Counterfactual Explanation for Multivariate Time Series Forecasting with Exogenous Variables
Keita Kinjo
TL;DR
Stresses interpretability in forecasting with exogenous drivers and proposes CET-X to generate counterfactual explanations by perturbing recent exogenous inputs to steer multi-step predictions toward a target trajectory. The method defines a convex-like optimization combining prediction error and a proximity penalty, with both full and partial (selected exogenous) variable intervention, and provides analytical solutions in the linear case. The paper introduces mechanisms to quantify variable importance across an entire time series and to evaluate counterfactual quality with metrics such as X-loss, Z-loss, and temporal smoothness.
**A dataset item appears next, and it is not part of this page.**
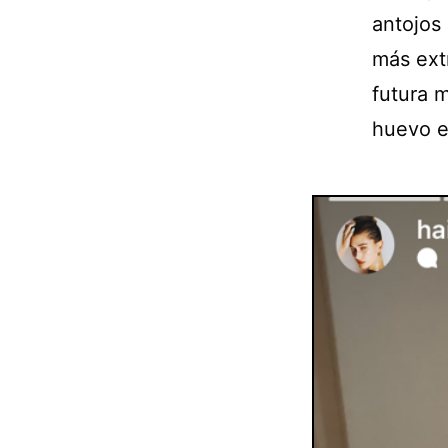
antojos 
más ext
futura 
huevo e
Validations on simulated data (linear and nonlinear) and real-world Google Trends data demonstrate accurate CE extraction, identification of influential exogenous variables, and practical utility for policy and marketing decision-making.
Abstract
Currently, machine learning is widely used across various domains, including time series data analysis. However, some machine learning models function as black boxes, making interpretability a critical concern. One approach to address this issue is counterfactual explanation (CE), which aims to provide insights into model predictions. This study focuses on the relatively underexplored problem of generating counterfactual explanations for time series forecasting. We propose a method for extracting CEs in time series forecasting using exogenous variables, which are frequently encountered in fields such as business and marketing. In addition, we present methods for analyzing the influence of each variable over an entire time series, generating CEs by altering only specific variables, and evaluating the quality of the resulting CEs. We validate the proposed method through theoretical analysis and empirical experiments, showcasing its accuracy and practical applicability. These contributions are expected to support real-world decision-making based on time series data analysis.